"Primero, ve al cementerio. Pídele perdón a mi madre por confiar en alguien capaz de semejante cosa."
"No se lo dirás a nadie, ¿verdad?". El miedo, real y agudo, se evidenció en su voz por primera vez. "Si esto sale a la luz, estaré en el trabajo..."
"Tu reputación es lo que menos me preocupa", lo interrumpí. "Le robaste a una muerta. Enfréntate tú mismo a la ley."
Apretó los puños.
"Masha, si vas a la policía ahora, nos ahogaremos los dos."
"No, Kolya. Serás el único que se ahogará. Llevo mucho tiempo en el fondo."
Etapa Seis. Divorcio y Despedida
Cementerio
Nunca presenté una denuncia. No porque le tuviera lástima, sino porque me compadecía a mí misma. No quería más meses de interrogatorios, papeleo, un juicio y los chismes de los vecinos. Lo único que quería era irme.
En enero, alquilé un pequeño estudio no muy lejos de casa de mi madre.
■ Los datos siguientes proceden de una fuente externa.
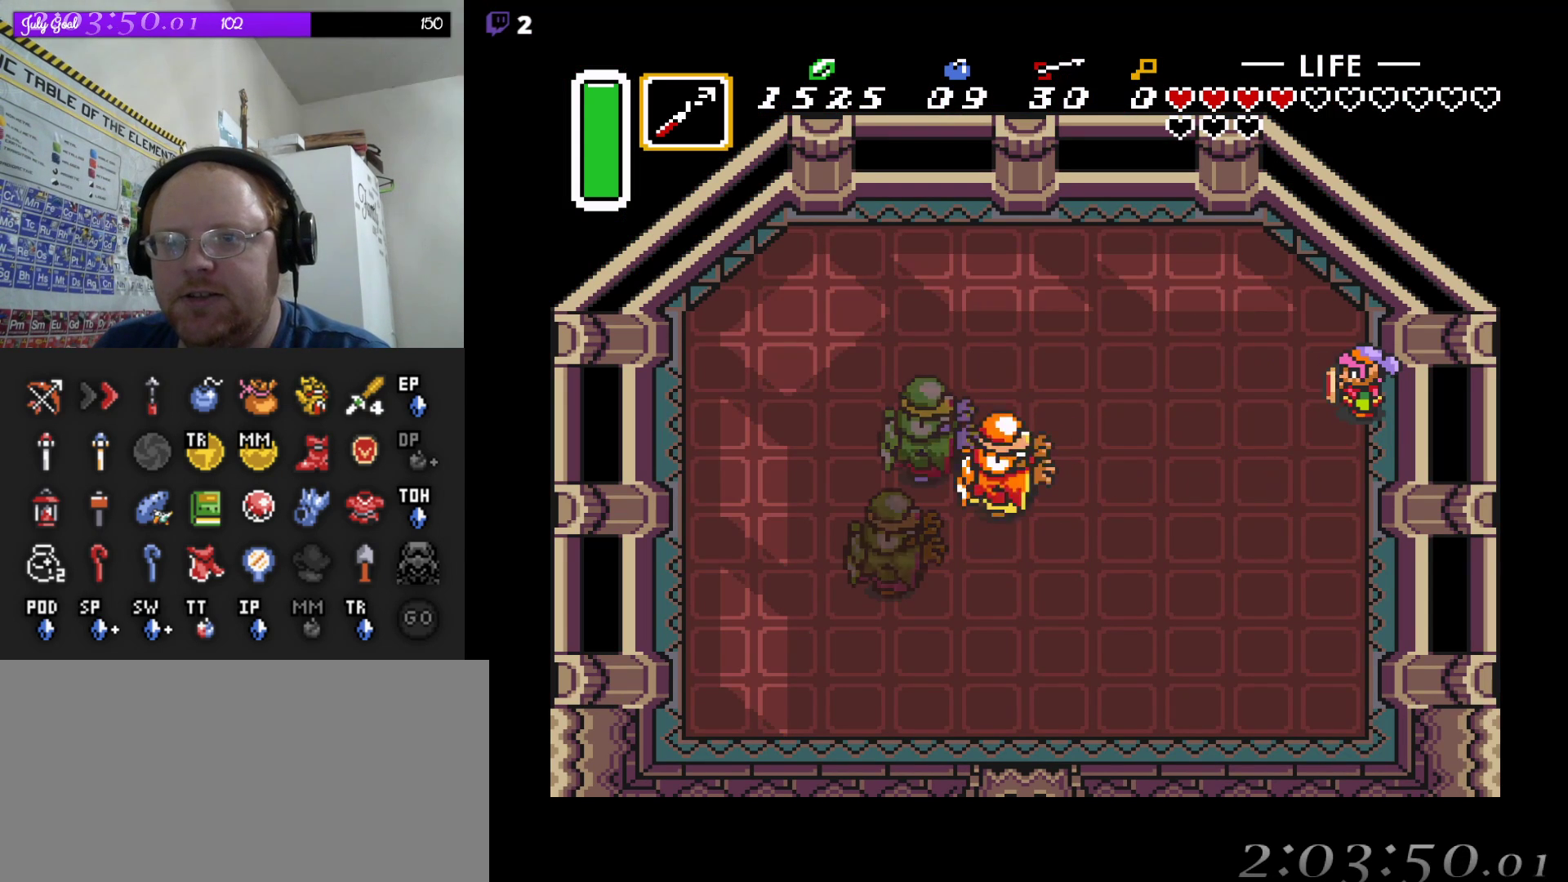
{"buttons": [], "events": [[17, "DPAD_LEFT", "down"], [67, "DPAD_DOWN", "down"], [67, "DPAD_LEFT", "up"], [250, "DPAD_DOWN", "up"], [250, "DPAD_LEFT", "down"], [467, "DPAD_LEFT", "up"]]}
Kolya intentó convencerme al principio, luego me amenazó: «Te quedarás sin nada, este es mi apartamento». Pero según los documentos, la mitad era mía, así que tuvo que aceptar la división.
El divorcio se formalizó discretamente, sin una escena en el juzgado. El juez hojeó los papeles con cansancio, haciendo preguntas formales. Ante la frase «cohabitación terminada, reconciliación imposible», de repente oí la voz de mi madre: «Bueno, Masha, sí que has elegido un héroe para ti...».